▶ [WHAT IS BEING ASKED]: From the line with "W45 | | 60 | | 60 |" to the final line of the records, every line is to be duplicated exactly, both of those lines included.
Top of RECORD EXTRACTS
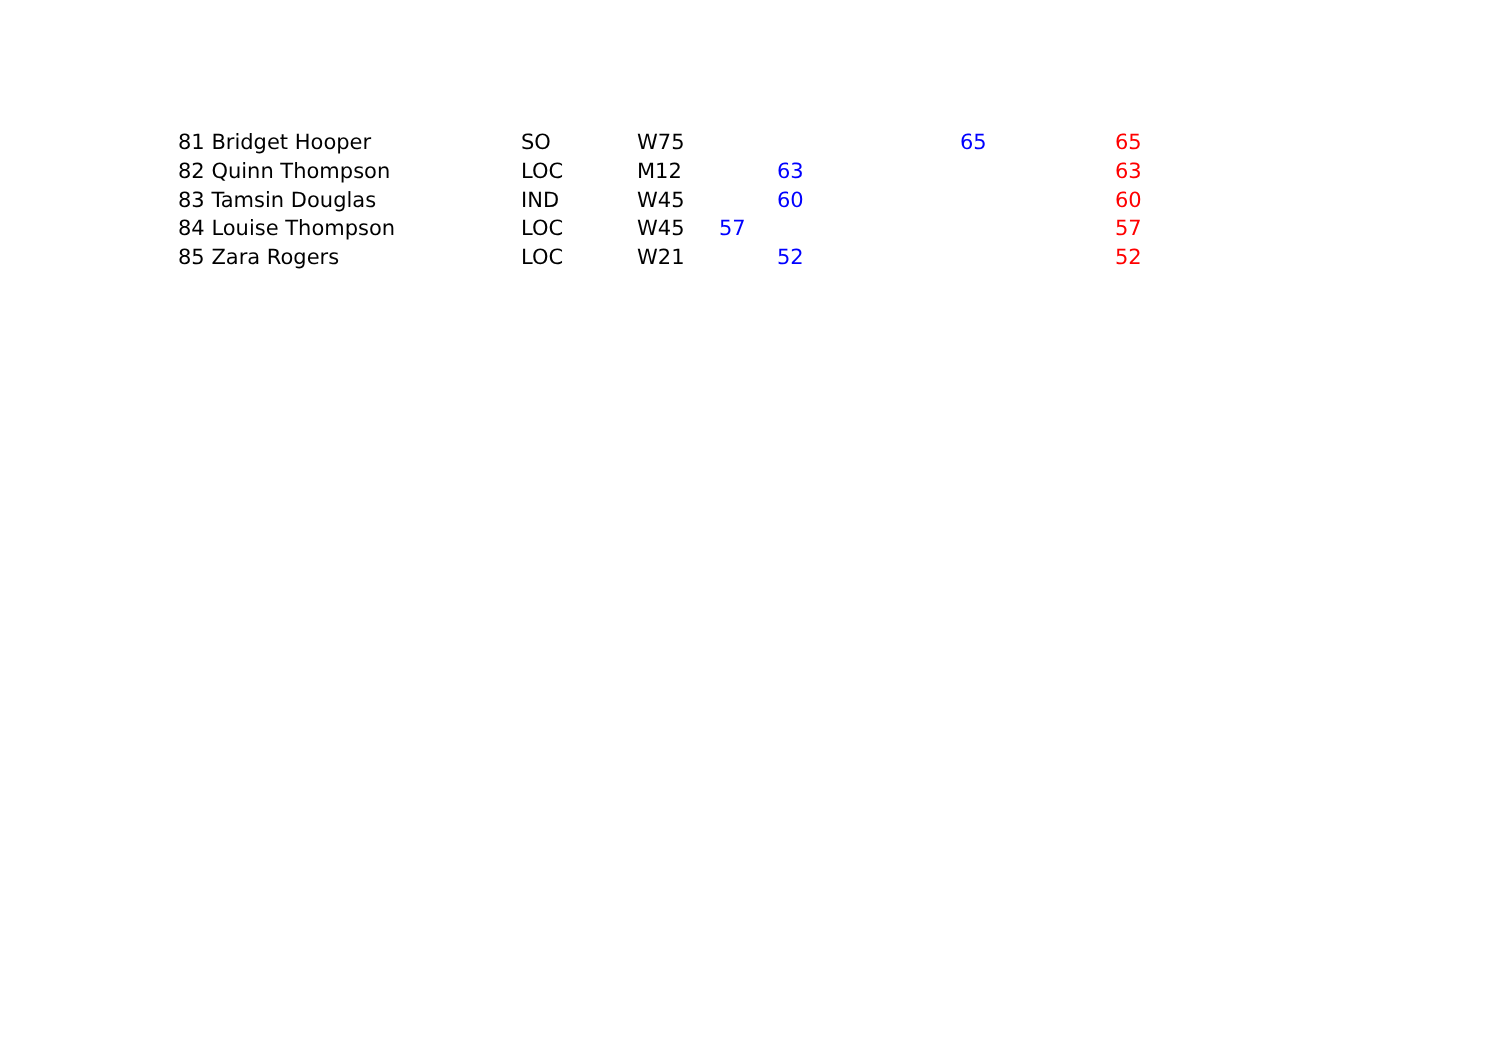| 81 Bridget Hooper | SO | W75 | | | 65 | 65 |
| 82 Quinn Thompson | LOC | M12 | | 63 | | 63 |
| 83 Tamsin Douglas | IND | W45 | | 60 | | 60 |
| 84 Louise Thompson | LOC | W45 | 57 | | | 57 |
| 85 Zara Rogers | LOC | W21 | | 52 | | 52 |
Bottom of RECORD EXTRACTS
▶ [TASK OUTPUT]:
| 83 Tamsin Douglas | IND | W45 | | 60 | | 60 |
| 84 Louise Thompson | LOC | W45 | 57 | | | 57 |
| 85 Zara Rogers | LOC | W21 | | 52 | | 52 |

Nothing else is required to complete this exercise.